Ab Mai 2021 konnten interessierte Aargauerinnen und Aargauer in der Hauptpost in Aarau ein Patientendossier eröffnen. Nicolai Lütschg, Geschäftsführer der Stammgemeinschaft eHealth Aargau, sprach damals von einem Meilenstein für das Schweizer Gesundheitswesen. Bürgerinnen und Bürger erhielten die Kontrolle über Informationen zu ihrer Gesundheit. Allerdings waren vor anderthalb Jahren erst zwölf Gesundheitsinstitutionen im Aargau an das Dossier-System angeschlossen.

Ärztepräsident: «Bisher nur eine PDF-Sammlung»

Mitte August 2021 sagte Jürg Lareida, der Präsident der Aargauer Hausärzte: «Grundsätzlich unterstütze ich die Idee des elektronischen Patientendossiers.» Wenn die medizinischen Daten digital verfügbar seien und einfach bearbeitet werden könnten, sei das sicher ein Fortschritt. Lareida schränkte aber ein, in der aktuellen Form helfe das EPD wenig. «Derzeit ist es nur eine Sammlung von PDF-Dokumenten, zum Beispiel gescannte Krankengeschichten, das bringt nicht viel», kritisierte der Aargauer Ärztepräsident.

Dennoch entschieden sich die Hausärzte dafür, das EPD zu unterstützen. Ab Mitte August 2021 bis Ende 2022 übernimmt der Verband alle Kosten, die eine Praxis für einen Beitritt zum eHealth-Trägerverein zahlen muss. «Das ist ein wichtiger Durchbruch», sagte Geschäftsführer Lütschg und zeigte sich optimistisch, dass sich das Dossier durchsetzen werde.

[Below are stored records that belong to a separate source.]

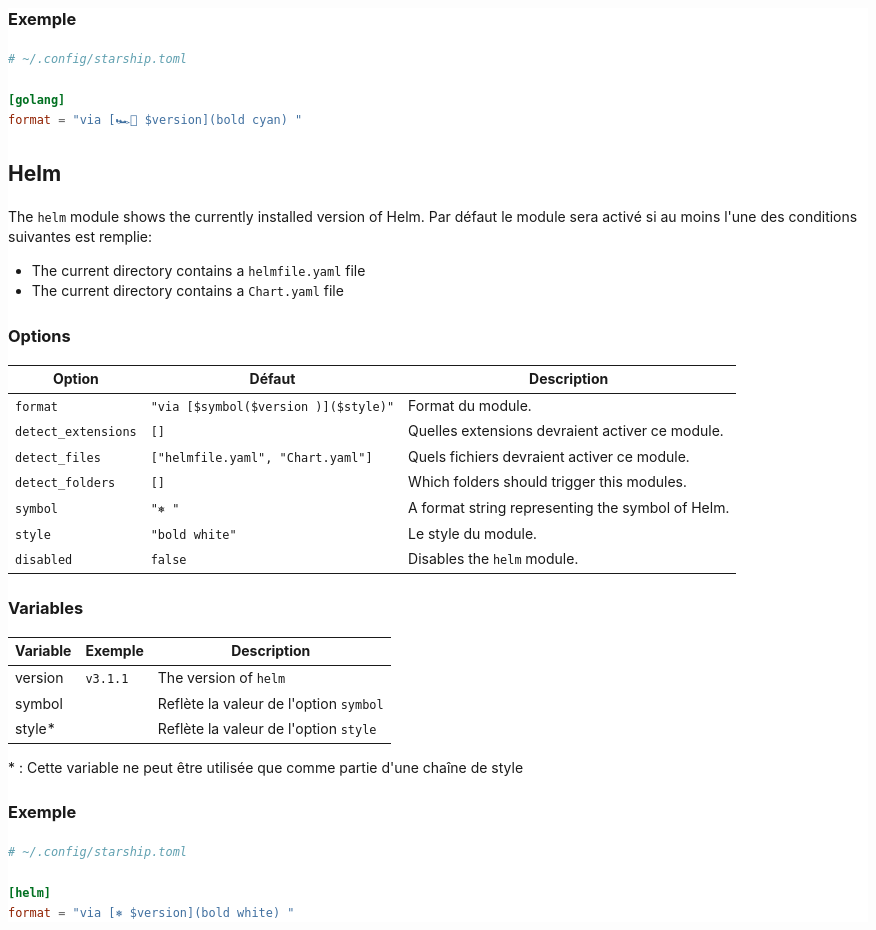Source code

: ### Exemple

```toml
# ~/.config/starship.toml

[golang]
format = "via [🏎💨 $version](bold cyan) "
```

## Helm

The `helm` module shows the currently installed version of Helm. Par défaut le module sera activé si au moins l'une des conditions suivantes est remplie:

- The current directory contains a `helmfile.yaml` file
- The current directory contains a `Chart.yaml` file

### Options

| Option              | Défaut                               | Description                                      |
| ------------------- | ------------------------------------ | ------------------------------------------------ |
| `format`            | `"via [$symbol($version )]($style)"` | Format du module.                                |
| `detect_extensions` | `[]`                                 | Quelles extensions devraient activer ce module.  |
| `detect_files`      | `["helmfile.yaml", "Chart.yaml"]`    | Quels fichiers devraient activer ce module.      |
| `detect_folders`    | `[]`                                 | Which folders should trigger this modules.       |
| `symbol`            | `"⎈ "`                               | A format string representing the symbol of Helm. |
| `style`             | `"bold white"`                       | Le style du module.                              |
| `disabled`          | `false`                              | Disables the `helm` module.                      |

### Variables

| Variable  | Exemple  | Description                            |
| --------- | -------- | -------------------------------------- |
| version   | `v3.1.1` | The version of `helm`                  |
| symbol    |          | Reflète la valeur de l'option `symbol` |
| style\* |          | Reflète la valeur de l'option `style`  |

\* : Cette variable ne peut être utilisée que comme partie d'une chaîne de style

### Exemple

```toml
# ~/.config/starship.toml

[helm]
format = "via [⎈ $version](bold white) "
```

Gallati: «1000 Dossiers bei mehr als 700’000 Einwohnern im Aargau»

In der Gesundheitspolitischen Gesamtplanung des Kantons, die Gallati kürzlich präsentierte, wird das Dossier als «wichtiger Schritt in der Digitalisierung» bezeichnet. Am Parteitag der Freisinnigen in Muri, wo Gallati mit FDP-Gesundheitspolitiker Tobias Hottiger diskutierte, brachte Parteipräsidentin Sabina Freiermuth das Thema EPD zur Sprache. Hottiger sagte, es sei unabdingbar, im Gesundheitswesen mit der Digitalisierung vorwärts zu machen. Rückmeldungen aus der Praxis zeigten aber, dass die Eröffnung des EPD immer noch sehr kompliziert sei.

Gallati sagte, heute gebe es im Aargau bei mehr als 700’000 Einwohnern nur rund 1000 solche Dossiers. Er kritisierte, das nationale Gesetz zum Dossier sei ein Fehlschlag, weil die Teilnahme freiwillig sei und die Patienten entscheiden könnten, welche Daten gespeichert würden. «Ich möchte kein Arzt sein, der eine Krankengeschichte beurteilen muss und nicht weiss, was darin fehlt», sagte Gallati.

Auch nach acht Jahren – so lange läuft das Projekt schon – funktioniere das EPD noch nicht. Es gebe aber Hoffnung, so Gallati, dann das Gesetz auf Bundesebene solle geändert werden. Einerseits betreffe diese die Finanzierung, andererseits den Inhalt des Dossiers. Bis in rund fünf Jahren sollten die Änderungen vollzogen sein, sagte der Gesundheitsdirektor.